DESCRIPTION (provided by applicant): Over the last two decades zebrafish has emerged as one of the preeminent model organisms. This rise was in large part due to the promise of using forward genetic screens in a vertebrate animal to discover and elucidate the function of genes relevant to human development and health. Numerous genetic screens have now been performed both for general embryonic morpohological phenotypes as well as more specialized functional screens such as for balance and hearing. These screens have been very successful in identifying mutants and there are now over 6000 described chemically induced mutant lines in zebrafish. However, the gene mutated in these lines has only been identified in less than half the cases due to the current difficulty of positional cloning. The high cost and labor currently required for positional cloning prevents a molecular analysis of many current mutants as well as discouraging future genetic screens. Recent advances in next generation sequencing have reduced the cost of sequencing by several orders of magnitude such that it is now possible to routinely resequence entire genomes. These advances have already revolutionized many areas of genomics yet the way people do positional cloning in zebrafish and other model organisms has changed relatively little. Here we propose to apply next generation sequencing technologies to streamline positional cloning of mutants in model organisms focusing on zebrafish inner ear mutants. Our goal is to reduce the labor and cost of positional cloning by one to two orders of magnitude. We will compare two different approaches for cloning-by-sequencing based on linkage and homozygosity mapping by cloning 10 existing mutants in two mutant classes-semicircular canal morphogenesis and deafness. PUBLIC HEALTH RELEVANCE: Defects in hearing and balance represent a major health problem in humans. Models for these defects can be identified in genetic screens in zebrafish but are currently difficult to molecularly characterize. We will develop an approach to streamline the cloning of such mutants using next generation sequencing.

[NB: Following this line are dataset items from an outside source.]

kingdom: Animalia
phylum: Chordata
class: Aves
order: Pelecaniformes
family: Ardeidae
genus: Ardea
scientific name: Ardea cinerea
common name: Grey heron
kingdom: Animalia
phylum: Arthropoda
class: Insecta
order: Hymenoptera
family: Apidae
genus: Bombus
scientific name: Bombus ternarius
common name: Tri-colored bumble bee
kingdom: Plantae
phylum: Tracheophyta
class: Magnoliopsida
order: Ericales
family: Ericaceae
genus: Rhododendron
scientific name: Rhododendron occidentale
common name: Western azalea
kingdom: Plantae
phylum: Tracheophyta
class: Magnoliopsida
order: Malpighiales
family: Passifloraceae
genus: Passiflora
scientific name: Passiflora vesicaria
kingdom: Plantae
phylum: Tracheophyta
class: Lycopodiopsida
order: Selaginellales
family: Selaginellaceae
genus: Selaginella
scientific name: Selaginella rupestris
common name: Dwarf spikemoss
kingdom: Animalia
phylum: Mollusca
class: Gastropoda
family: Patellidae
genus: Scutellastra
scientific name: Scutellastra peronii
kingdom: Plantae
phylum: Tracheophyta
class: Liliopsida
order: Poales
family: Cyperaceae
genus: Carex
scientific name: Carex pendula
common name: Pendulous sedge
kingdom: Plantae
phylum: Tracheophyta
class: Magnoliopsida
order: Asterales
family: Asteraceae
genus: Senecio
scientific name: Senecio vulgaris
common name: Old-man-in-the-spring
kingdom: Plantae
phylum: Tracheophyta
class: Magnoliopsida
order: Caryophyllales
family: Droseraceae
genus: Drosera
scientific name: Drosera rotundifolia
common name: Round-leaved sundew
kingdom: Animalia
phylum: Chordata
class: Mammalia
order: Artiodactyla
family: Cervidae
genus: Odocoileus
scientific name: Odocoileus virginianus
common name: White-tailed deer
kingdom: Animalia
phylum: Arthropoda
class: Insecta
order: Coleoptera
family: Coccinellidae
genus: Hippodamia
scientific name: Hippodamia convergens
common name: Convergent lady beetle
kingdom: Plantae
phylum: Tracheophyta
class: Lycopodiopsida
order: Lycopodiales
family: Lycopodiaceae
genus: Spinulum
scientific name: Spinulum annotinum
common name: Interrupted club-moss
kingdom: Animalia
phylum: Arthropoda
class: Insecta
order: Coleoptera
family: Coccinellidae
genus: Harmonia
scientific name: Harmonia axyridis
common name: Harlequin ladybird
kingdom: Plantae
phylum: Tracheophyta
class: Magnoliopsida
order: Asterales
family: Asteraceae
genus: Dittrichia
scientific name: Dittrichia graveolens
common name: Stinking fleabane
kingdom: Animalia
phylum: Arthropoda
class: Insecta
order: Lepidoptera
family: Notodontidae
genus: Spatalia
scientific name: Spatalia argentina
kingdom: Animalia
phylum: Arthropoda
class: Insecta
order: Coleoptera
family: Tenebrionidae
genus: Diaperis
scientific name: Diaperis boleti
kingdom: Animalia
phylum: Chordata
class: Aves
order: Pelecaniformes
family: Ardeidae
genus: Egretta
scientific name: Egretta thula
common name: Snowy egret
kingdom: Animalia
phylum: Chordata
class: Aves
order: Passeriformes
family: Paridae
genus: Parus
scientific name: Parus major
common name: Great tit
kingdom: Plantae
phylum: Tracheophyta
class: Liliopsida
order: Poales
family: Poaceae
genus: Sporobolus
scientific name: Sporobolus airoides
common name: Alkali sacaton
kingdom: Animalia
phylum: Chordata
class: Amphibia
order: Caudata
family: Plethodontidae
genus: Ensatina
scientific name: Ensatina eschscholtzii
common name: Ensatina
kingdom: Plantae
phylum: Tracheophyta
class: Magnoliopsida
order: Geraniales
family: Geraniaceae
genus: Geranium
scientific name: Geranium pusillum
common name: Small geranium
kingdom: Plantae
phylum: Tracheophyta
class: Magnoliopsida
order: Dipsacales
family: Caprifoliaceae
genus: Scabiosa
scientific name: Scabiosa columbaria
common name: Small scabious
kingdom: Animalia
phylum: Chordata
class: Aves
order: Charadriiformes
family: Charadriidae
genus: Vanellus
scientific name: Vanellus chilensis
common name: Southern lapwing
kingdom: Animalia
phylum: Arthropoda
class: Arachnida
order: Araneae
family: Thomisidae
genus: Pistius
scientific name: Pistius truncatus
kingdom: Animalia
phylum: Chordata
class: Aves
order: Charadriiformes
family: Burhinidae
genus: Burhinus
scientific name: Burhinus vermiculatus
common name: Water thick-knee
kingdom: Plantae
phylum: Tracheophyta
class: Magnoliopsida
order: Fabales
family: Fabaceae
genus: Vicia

描述(申请人提供)：在过去的二十年里，斑马鱼已经成为卓越的模式生物之一。这一增长在很大程度上是因为有望在脊椎动物中使用正向基因筛查来发现和阐明与人类发育和健康相关的基因的功能。现在已经进行了许多遗传筛查，既针对一般的胚胎形态表型，也针对更专门的功能筛查，如平衡和听力。这些筛选在鉴定突变方面非常成功，目前已有6000多个斑马鱼化学诱导突变系被描述。然而，由于目前位置克隆的困难，这些品系中突变的基因只在不到一半的病例中被识别出来。目前位置克隆所需的高昂成本和劳动力阻碍了对许多当前突变的分子分析，并阻碍了未来的基因筛选。新一代测序技术的最新进展将测序成本降低了几个数量级，因此现在有可能对整个基因组进行常规的重新测序。这些进展已经给基因组学的许多领域带来了革命性的变化，但人们在斑马鱼和其他模式生物中进行位置克隆的方式变化相对较小。在这里，我们建议应用下一代测序技术来简化模式生物中突变体的位置克隆，重点是斑马鱼内耳突变体。我们的目标是将位置克隆的劳动力和成本降低一到两个数量级。我们将通过克隆两个突变类别的10个现有突变-半规管形态发生和耳聋，比较两种不同的基于连锁和纯合作图的克隆方法。 公共卫生相关性：听力和平衡缺陷是人类的一个主要健康问题。这些缺陷的模型可以在斑马鱼的遗传屏幕上识别出来，但目前很难从分子上表征。我们将开发一种方法，使用下一代测序来简化此类突变体的克隆。